About twenty minutes later Lance came home. "I'm back," He shouted. "Guys?" He heard laughter upstairs. "Oh great. What are they up to now?"
He went upstairs into the attic and found quite a sight. Wanda and Pietro were wearing old 70's clothes and dancing to an old tape they had found. Fred was in the corner with an orange wig on playing with something. He kept muttering "Just one more game, just one more game…"
"Okay let me guess what happened," Lance looked around and saw discarded bags of rock candy all over the place. "You guys found the candy stash.

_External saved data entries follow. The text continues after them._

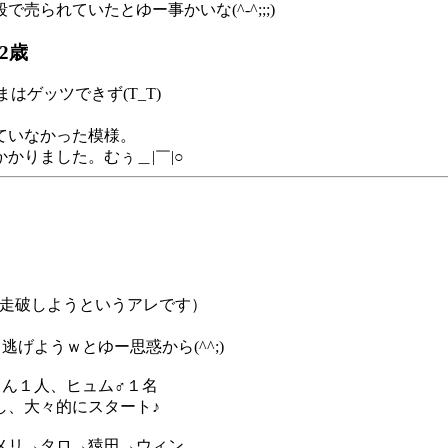
られていたとゆー事かいな(^-^;;;)
2歳
はゲッツできず(T_T)
ていなかった模様。
かりました。むぅ＿|￣|○
ナを走破しようというアレです）
げようｗとゆー思惑から(^^;)
さん１人、ヒュム♂１名
し、大々的にスタート♪
メリ→タロ→猿田→ウィン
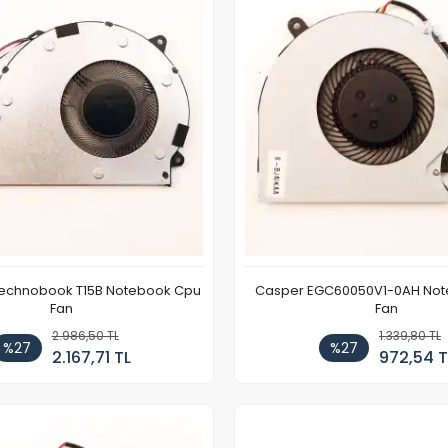
echnobook T15B Notebook Cpu
Casper EGC60050V1-0AH No
Fan
Fan
2.986,50 TL
1.339,80 TL
%27
%27
2.167,71 TL
972,54 T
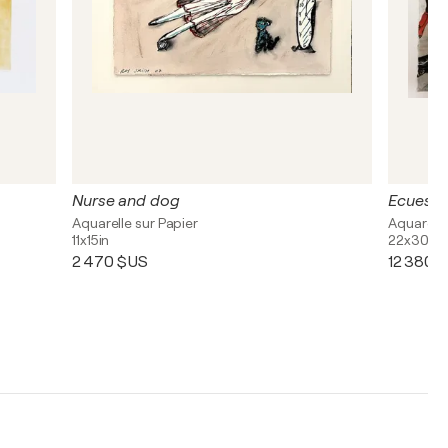
Nurse and dog
Ecuestr
Aquarelle sur Papier
Aquarelle
11x15in
22x30in
2 470 $US
12 380 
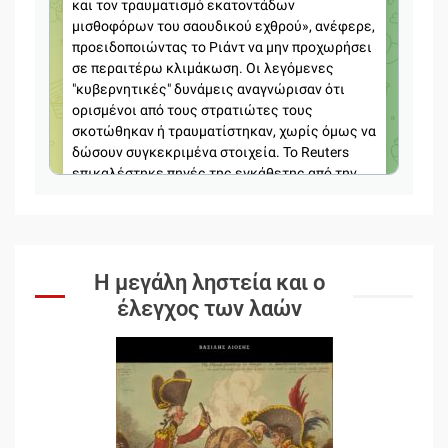
Η μεγάλη ληστεία και ο
έλεγχος των λαών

Am I right?"
"You got it baby!" Pietro spun around, sending a cloud of dust all over the place. Wanda sneezed and laughed, using her hex bolts to make all the objects in the attic dance around.
Lance's eyes went wide as he saw several outfits jump up and move as if they were dancing. "Well this is something you don't see everyday…" He commented.
"Almost got it…Almost….AGGGGHHH!" Fred screamed. "YOU STUPID MERLIN! BAD MERLIN! BAD MERLIN!"
"Coming through!" Pietro was now on a pair of old roller skates and whooshing around the attic.
"Oh great," Lance groaned. "You're all high on fermented rock candy! This cannot get any weirder!"
"I am the Mongoose of Truth!" A stuffed mongoose poked out of the boxes. Todd spoke in a funny voice. "Listen up and fear me! Hahahahaha!"
"Once again I'm proven wrong," Lance rolled his eyes.
"All hail the Mongoose of Truth!" Wanda and Pietro laughed.
"NO! WHY ARE YOU TORTURING ME LIKE THIS? WHY? WHY? WHY?" Fred threw down the game and started pounding on it. "WHY WON'T YOU LET ME WIN? YOU ARE EVIL! EVIL!"
"Nuthouse," Lance grumbled as he went back downstairs. "I'm living in a freaking nuthouse!"